▶ **Try it**
Search the entries for the word "solid". Copy each line in which it is found.

▶ **Exercise material**
........
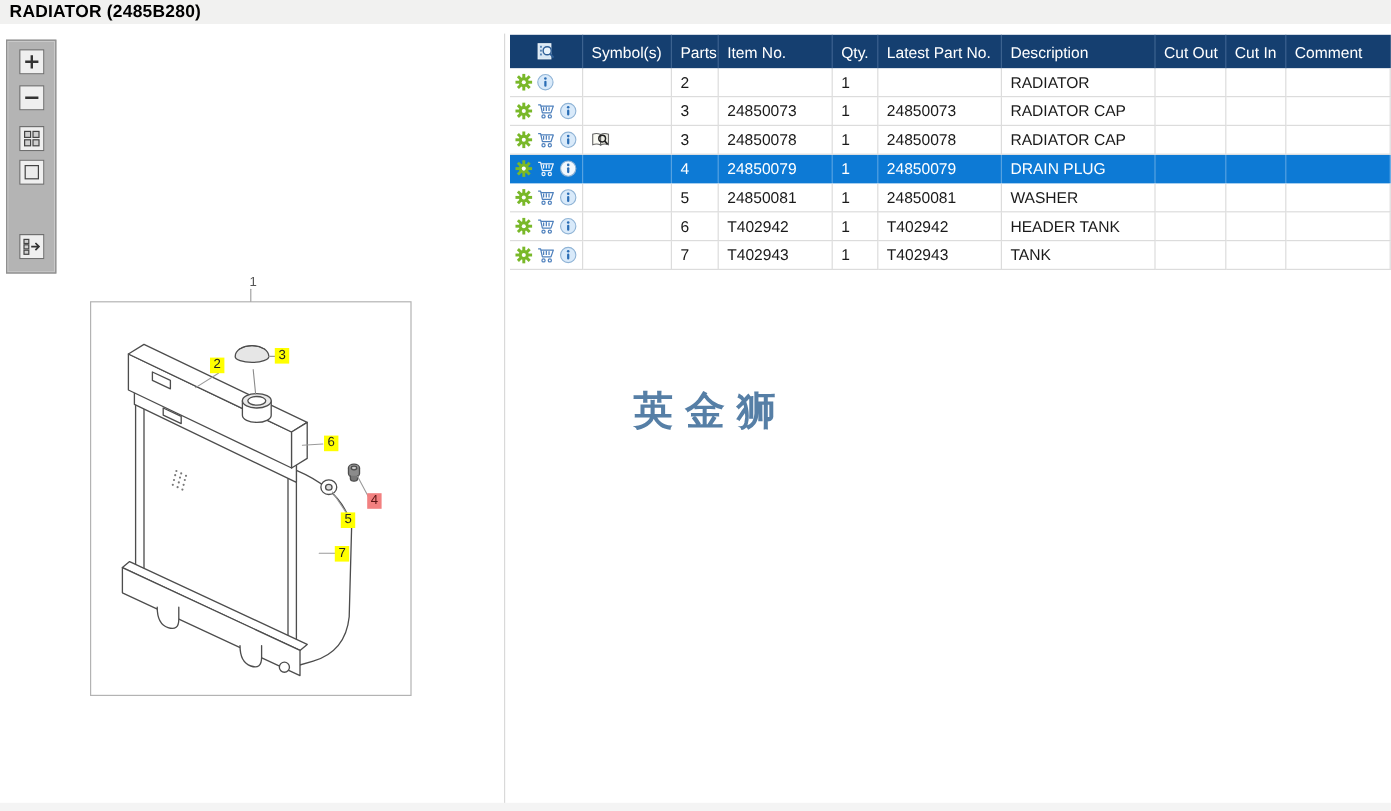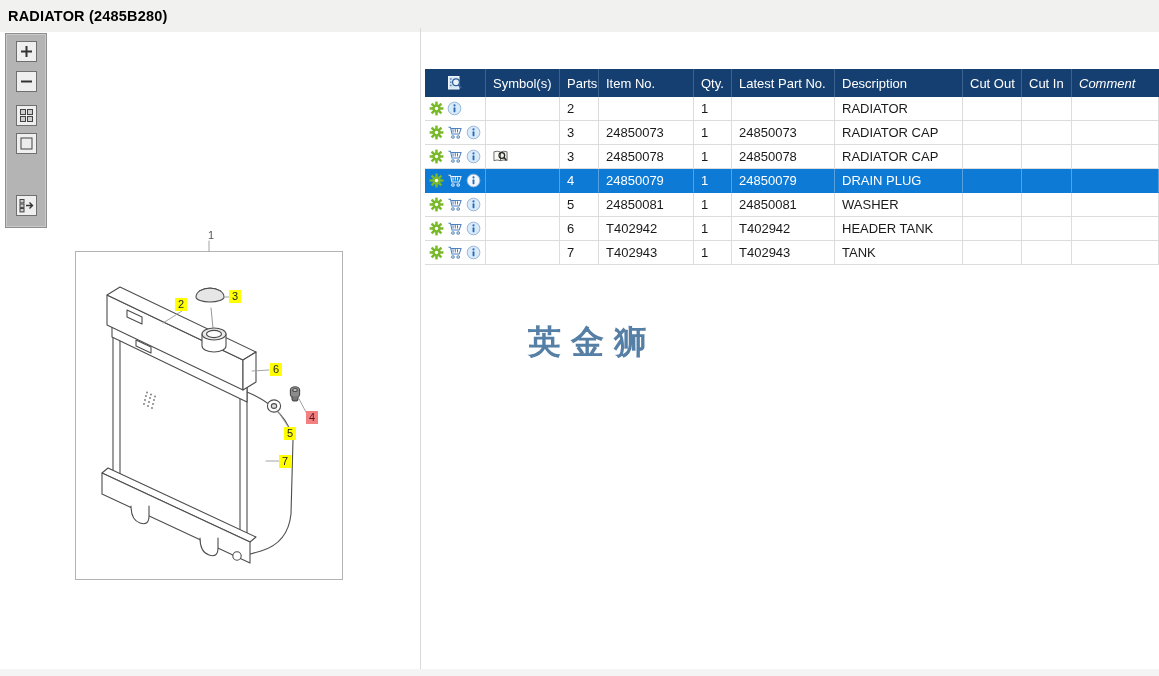--- a/index.html
+++ b/index.html
@@ -3,21 +3,21 @@
 <meta charset="utf-8">
 <style>
   html,body{margin:0;padding:0;}
   body{
     width:1159px;height:676px;position:relative;overflow:hidden;
     background:#ffffff;font-family:"Liberation Sans",sans-serif;
     -webkit-font-smoothing:antialiased;
   }
   
   .titlebar{
-    position:absolute;left:0;top:0;width:1159px;height:32px;
+    position:absolute;left:0;top:0;width:1159px;height:20px;
     background:#f1f1f0;display:flex;align-items:center;
   }
   .titlebar .title{font-size:14.5px;font-weight:bold;color:#000;padding-left:8px;letter-spacing:.2px;}
   
   .divider-v{position:absolute;left:420px;top:28px;width:1px;height:648px;background:#d9d9d9;}
   .bottom-strip{position:absolute;left:0;top:669px;width:1159px;height:7px;background:#f4f4f4;}
   
   .toolbar{
     position:absolute;left:5px;top:33px;width:42px;height:195px;
     background:#b4b4b4;border:1px solid #8f8f8f;box-sizing:border-box;
@@ -40,40 +40,40 @@
   }
   .callout.yellow{background:#ffff00;}
   .callout.red{background:#f28080;color:#5a1414;}
   .callout.plain{background:transparent;color:#555;}
   
   .watermark{
     position:absolute;left:528px;top:320px;font-size:33px;font-weight:bold;
     letter-spacing:10px;color:#567fa6;
   }
   
-  .parts-table{position:absolute;left:425px;top:29px;width:734px;font-size:13px;margin-top:40px;}
+  .parts-table{position:absolute;left:425px;top:29px;width:734px;font-size:13px;}
   .thead{display:flex;height:28px;background:#153f70;color:#fff;}
   .th{
     display:flex;align-items:center;box-sizing:border-box;padding-left:7px;
     border-right:1px solid #3c628f;overflow:hidden;white-space:nowrap;cursor:pointer;
   }
   .th:last-child{border-right:none;}
   .th.icon-col{justify-content:center;padding-left:0;}
   .trow{display:flex;height:24px;background:#fff;}
   .cell{
     display:flex;align-items:center;box-sizing:border-box;padding-left:7px;
     border-right:1px solid #dcdcdc;border-bottom:1px solid #dcdcdc;
     color:#1a1a1a;overflow:hidden;white-space:nowrap;
   }
   .cell.actions{padding-left:4px;gap:3px;}
   .cell.symbols{padding-left:6px;}
   .trow.selected{background:#0d7ad5;}
   .trow.selected .cell{color:#fff;border-right-color:rgba(255,255,255,.30);border-bottom-color:rgba(255,255,255,0);}
   .c0{width:61px;}.c1{width:74px;}.c2{width:39px;}.c3{width:95px;}.c4{width:38px;}
-  .c5{width:103px;}.c6{width:128px;}.c7{width:59px;text-align:right;}.c8{width:50px;}.c9{width:87px;font-style:italic;}
+  .c5{width:103px;}.c6{width:128px;}.c7{width:59px;text-align:right;}.c8{width:50px;}.c9{width:87px;}
   .row-icon{display:inline-flex;cursor:pointer;}
 </style>
 </head>
 <body>
 
 <div class="titlebar">
   <span class="title">RADIATOR (2485B280)</span>
 </div>
 
 <div class="toolbar">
........
▶ **Response box**
     background:#b4b4b4;border:1px solid #8f8f8f;box-sizing:border-box;
     border-right:1px solid #3c628f;overflow:hidden;white-space:nowrap;cursor:pointer;
     border-right:1px solid #dcdcdc;border-bottom:1px solid #dcdcdc;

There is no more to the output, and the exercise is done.